Later that day, I found a deck of tarot cards tucked into the bookshelf. It was my lover’s, but not being used, and from that day on, the colorful cards became my quiet allies as I turned inward to begin the long journey to wholeness through listening. Without the deck’s corresponding book of explanations, I began my tarot journal by pulling one card and meditating on its possible meaning each day, guessing at the interpretations, reading each card as if it were a dream delivered in the night. I found a temple nearby where self-teaching was celebrated and learned more about the tarot under a woman named Reverend Jacqueline.

That summer of inner contemplation culminated in my decision to formally pursue my dream of becoming a writer. I applied to grad school. In the heartland I attended the program of my dreams. In addition to its university community, Iowa City hosts an intense group of spiritual pilgrims, scholars, channelers, psychics and body workers including (at that time) astrologers Quan Tracey Cherry and Bonnie Orgren. Both of them offered me a deeper look at the tarot through the lens of astrology.

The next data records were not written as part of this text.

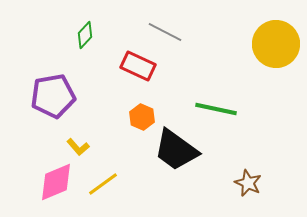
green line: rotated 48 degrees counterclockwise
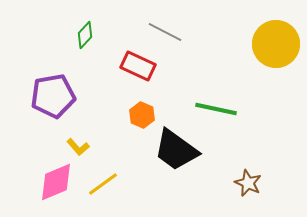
orange hexagon: moved 2 px up
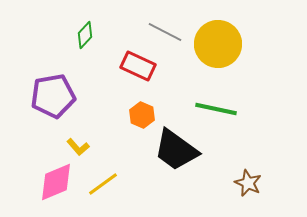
yellow circle: moved 58 px left
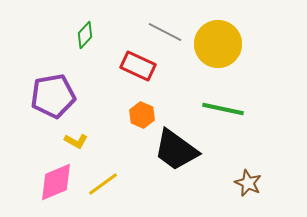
green line: moved 7 px right
yellow L-shape: moved 2 px left, 6 px up; rotated 20 degrees counterclockwise
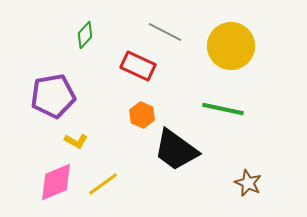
yellow circle: moved 13 px right, 2 px down
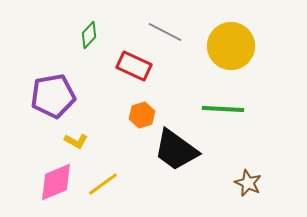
green diamond: moved 4 px right
red rectangle: moved 4 px left
green line: rotated 9 degrees counterclockwise
orange hexagon: rotated 20 degrees clockwise
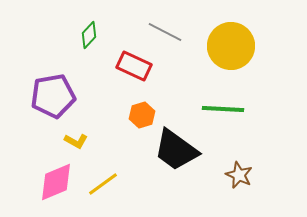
brown star: moved 9 px left, 8 px up
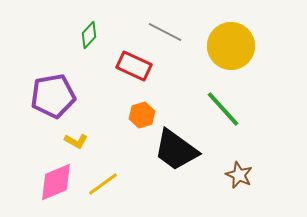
green line: rotated 45 degrees clockwise
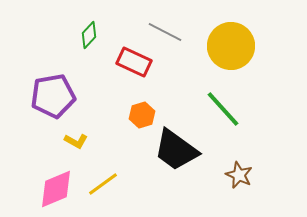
red rectangle: moved 4 px up
pink diamond: moved 7 px down
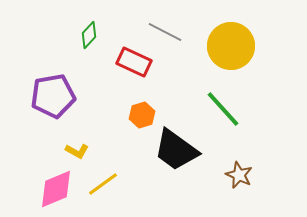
yellow L-shape: moved 1 px right, 10 px down
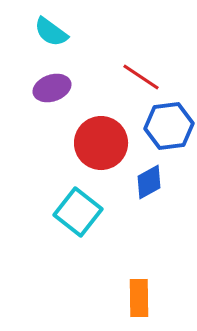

Eventually, post MFA, while scoring essays by day and teaching as an adjunct English instructor by night, I’d give tarot readings between shifts as a retail girl at The Vortex Crystal and Gem Store in Iowa City. Working there meant exposure to a diverse braid of seekers and speakers. Sadly, The Vortex has since closed its doors, but I will always remember the crew of brilliant fellow workers (and our employers, generous and large-hearted enough to watch over us all like protective parents). Nor will I forget what it was like closing a late night shift, the store at last void of customers, the massive vibrant brown and red hued Buddha in the front window next to the door-sized purple amethyst crystal cathedral, snow falling steadily outside, diagonally, while I vacuumed between the thousand beautiful items I hoped to someday be able to afford.

Further contemplation:

(April 10, 2014 addition) Tarot Writing Exercise:

Earth, Air, Fire and Water: Using The Tarot to Inspire Your Writing Practice

If you’d like to join us, sign up here. Cost for 6 week class for members of Story Circle Network is: $192 and for nonmembers: $240

Photo by Robyn Beattie
Here is a question, in honor of Valentine’s Day, from the week we focus on the suit of cups:

Where in your life do you offer the cup of your heart?

Prior posts on the tarot:

A few sites of some of my favorite established tarot scholars:

Rachel Pollack


Edith said...

What a fascinating approach to writing. I sometimes create SoulCollage cards which are somewhat similar to tarot, at least insofar as interpreting images goes, though of course the ones history stretches further back than the others. Still working with images, found or set, can generate new and fresh impulses to the creative art of word smithery. I'm so glad that you are running another course over at SCN. :)

Tania Pryputniewicz said...

Thanks Edith! SoulCollage sounds like a lot of fun--I've just recently heard about it. Collaging has been one of my leisure time loves for many years, to balance out the word fray. I like that the tarot has so many interpretations.